A pinnacled piña colada, perchanced and periodized, passively strolls through an entire century, piercingly riding its waves, aloe primavera, alert gestations, blindly yet acutely detonating his trade, Forrest Gump's Benjamin Button teething Archer, hypnotic happenstance, turn that screw, Hundraåringen som klev ut genom fönstret och försvann (The 100-Year-Old Man Who Climbed Out the Window and Disappeared) flashes back to tumultuous times, with ironic blissful candour, serendipitized tailspins, explosively tiptoeing, from one cryptic epoch to the next.

After escaping from a retirement home to the fury of the underground's Never Again.

Friendships blossom.

A team is assembled.

A sentiment's thrust.

Through the coming of the ages.

Poetically refining what it means to blunder, the situations he finds himself within seem rigged with ideological dynamite.

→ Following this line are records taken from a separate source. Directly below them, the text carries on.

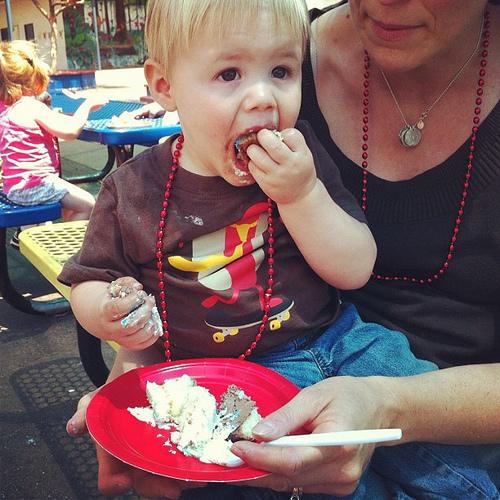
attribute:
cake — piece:
[123, 358, 290, 474]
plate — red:
[77, 332, 352, 492]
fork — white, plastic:
[186, 407, 458, 474]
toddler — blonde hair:
[119, 2, 497, 487]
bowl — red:
[84, 356, 308, 483]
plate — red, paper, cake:
[32, 327, 289, 497]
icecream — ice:
[127, 368, 284, 467]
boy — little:
[104, 12, 365, 357]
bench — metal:
[3, 197, 62, 217]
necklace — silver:
[374, 25, 491, 162]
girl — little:
[0, 31, 110, 220]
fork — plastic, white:
[258, 420, 412, 453]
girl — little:
[1, 39, 106, 246]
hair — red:
[1, 39, 49, 105]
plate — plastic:
[85, 358, 309, 480]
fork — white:
[221, 428, 400, 465]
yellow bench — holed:
[13, 202, 62, 281]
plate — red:
[78, 342, 493, 401]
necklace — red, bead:
[338, 57, 484, 302]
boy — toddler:
[147, 0, 328, 278]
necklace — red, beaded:
[146, 123, 295, 374]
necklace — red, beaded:
[337, 11, 495, 296]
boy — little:
[55, 2, 496, 499]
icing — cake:
[164, 409, 244, 465]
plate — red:
[125, 310, 292, 450]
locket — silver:
[393, 108, 426, 155]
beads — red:
[357, 1, 492, 283]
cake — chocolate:
[146, 366, 263, 457]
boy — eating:
[55, 2, 429, 382]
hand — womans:
[224, 374, 401, 498]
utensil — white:
[205, 422, 399, 449]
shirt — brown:
[77, 123, 370, 369]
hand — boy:
[239, 122, 318, 205]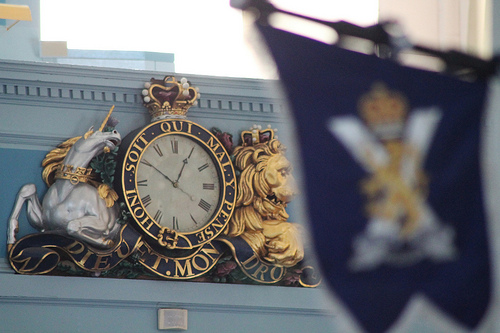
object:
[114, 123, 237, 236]
frame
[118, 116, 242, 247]
clock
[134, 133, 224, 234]
face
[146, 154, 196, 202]
hands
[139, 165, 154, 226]
number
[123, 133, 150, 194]
writing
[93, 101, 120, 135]
horn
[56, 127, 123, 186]
unicorn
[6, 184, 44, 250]
leg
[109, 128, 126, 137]
nose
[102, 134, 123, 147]
mouth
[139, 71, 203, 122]
crowns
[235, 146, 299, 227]
lion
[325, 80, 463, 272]
flag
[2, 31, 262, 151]
buildings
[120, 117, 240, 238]
lettering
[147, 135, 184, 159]
numeral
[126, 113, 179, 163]
roman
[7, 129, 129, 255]
horse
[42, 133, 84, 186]
hair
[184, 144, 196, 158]
numeral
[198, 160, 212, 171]
numeral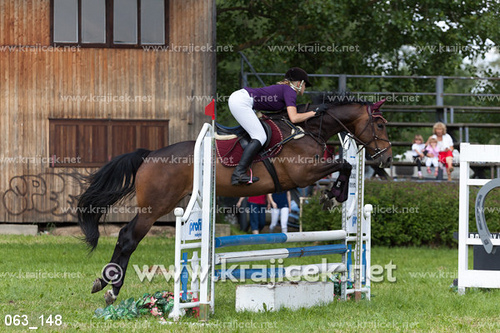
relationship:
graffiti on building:
[0, 162, 111, 216] [2, 2, 219, 223]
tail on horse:
[78, 145, 152, 257] [90, 89, 392, 307]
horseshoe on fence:
[472, 176, 500, 256] [455, 139, 500, 299]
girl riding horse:
[228, 67, 329, 185] [90, 89, 392, 307]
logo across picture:
[134, 258, 398, 284] [6, 1, 500, 331]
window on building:
[47, 2, 167, 46] [2, 2, 219, 223]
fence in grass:
[455, 139, 500, 299] [5, 233, 500, 328]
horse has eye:
[90, 89, 392, 307] [378, 121, 386, 128]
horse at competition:
[90, 89, 392, 307] [5, 5, 498, 329]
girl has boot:
[223, 65, 325, 185] [231, 139, 261, 186]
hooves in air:
[326, 185, 348, 207] [7, 8, 500, 322]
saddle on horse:
[211, 111, 301, 170] [90, 89, 392, 307]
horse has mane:
[90, 89, 392, 307] [301, 86, 380, 115]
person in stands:
[427, 122, 455, 181] [242, 64, 500, 194]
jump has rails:
[163, 118, 376, 317] [214, 225, 346, 279]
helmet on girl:
[286, 66, 314, 83] [228, 67, 329, 185]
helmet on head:
[286, 66, 314, 83] [284, 66, 318, 97]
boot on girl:
[234, 138, 261, 185] [228, 67, 329, 185]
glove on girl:
[315, 102, 329, 118] [228, 67, 329, 185]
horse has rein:
[90, 89, 392, 307] [305, 108, 396, 169]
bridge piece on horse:
[370, 138, 394, 161] [90, 89, 392, 307]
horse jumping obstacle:
[90, 89, 392, 307] [164, 120, 376, 327]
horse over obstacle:
[90, 89, 392, 307] [164, 120, 376, 327]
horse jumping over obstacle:
[90, 89, 392, 307] [164, 120, 376, 327]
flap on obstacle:
[172, 124, 207, 312] [164, 120, 376, 327]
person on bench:
[427, 122, 455, 181] [380, 152, 469, 171]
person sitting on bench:
[427, 122, 455, 181] [380, 152, 469, 171]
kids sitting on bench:
[409, 134, 442, 173] [380, 152, 469, 171]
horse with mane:
[90, 89, 392, 307] [301, 86, 380, 115]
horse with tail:
[90, 89, 392, 307] [78, 145, 152, 257]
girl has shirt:
[228, 67, 329, 185] [246, 84, 296, 110]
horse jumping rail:
[90, 89, 392, 307] [215, 223, 352, 250]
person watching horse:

Franco's saviour builds an atomic bomb to end the Second World War before sterilizing the Commies on his way to becoming a stayed bilateral messenger.

Destined for paradise.

This film has depth; it playfully reimagines twentieth-century carnage with the casual indifference of an essential tribal fluidity, unconscious forward motion, courting precise precious movements.

Impeccable comedy.

It's even family friendly, in the best possible way, like Amélie, with a loveable elephant.

Could have worked Ireland in somehow.